(TASKS TO COMPLETE)
**A)** In the forum post about PDF extraction with the tm package, which three programs were downloaded and installed?
**B)** Extend the forum post about PDF extraction with the tm package, picking up right after its final line.

[R] PDF extraction with tm package

Fri Jul 22 02:26:26 CEST 2016

Hi R users,

I’m having some issues trying to extract texts from PDF file using tm
package.

Here are the steps that were carried out:

1. Downloaded and installed the following programs:

- Xpdf (Copied the ‘bin32’, ‘bin64’, ‘doc’ folders into ‘C:\Program
Files\Xpdf’ directory; also added C:\Program Files\Xpdf\bin64\pdfinfo.exe &
C:\Program Files\Xpdf\bin64\pdftotext.exe in existing PATH

- Tesseract

- Imagemagick

2. Used the following scripts and the corresponding error messages:

# Directory where PDF files are stored

>cname <- getwd()

>Corpus(DirSource(cname), readerControl=list(reader = readPDF))

Error in system2("pdftotext", c(control$text, shQuote(x), "-"), stdout =
TRUE) :
'"pdftotext"' not found

 In addition: Warning message:

running command '"pdfinfo" "C:\Users\R_Files\XXX.pdf"' had status 127

>file.exists(Sys.which(c("pdfinfo","pdftpotext")))

(STORED DATA)
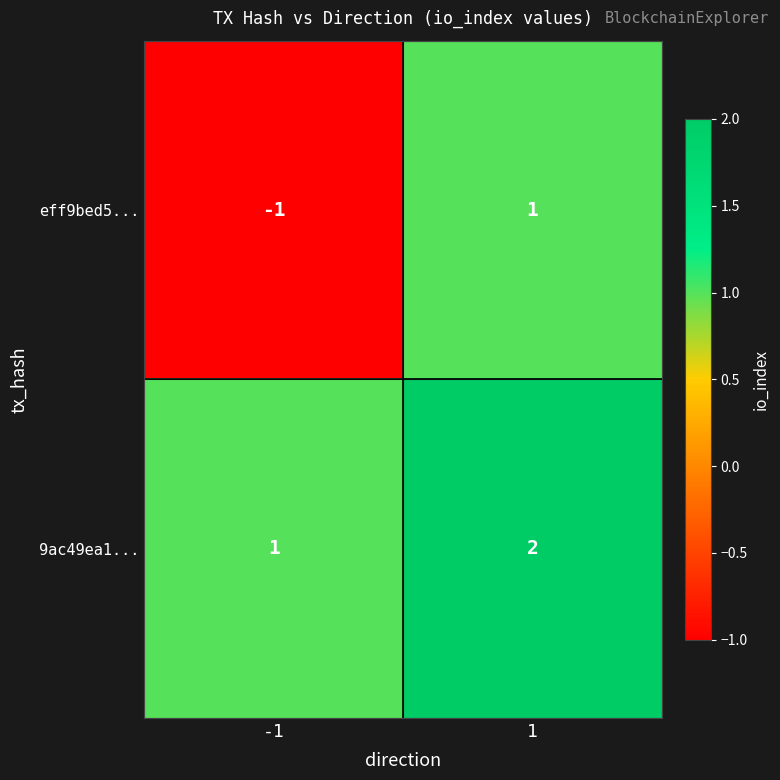

Rank the series at -1 from lowest to highest value.

eff9bed5..., 9ac49ea1...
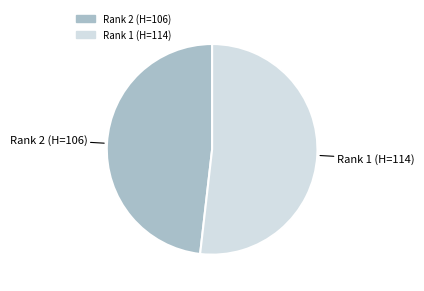

Is there a majority slice in this chart?

Yes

(YOUR RESPONSES)
**A)** Xpdf, Tesseract, and Imagemagick.

**B)**
[1] FALSE FALSE

It seems like R can’t find pdfinfo & pdftotext exe files, but not sure as
to why this would be the case despite xpdf files being copied into
‘C:\Program Files’ (Im using Windows 7 64bits)

I’m aware that ‘pdf_text’ function from pdftools package can extract texts
from PDF file and outputs into a string. But I was after something which is
able to convert PDF (ie transaction data) into a dataframe without regular
expression. Is tm package capable of doing this conversion? Are there any
other alternatives to these methods?

Your expertise in resolving this problem would be highly appreciated.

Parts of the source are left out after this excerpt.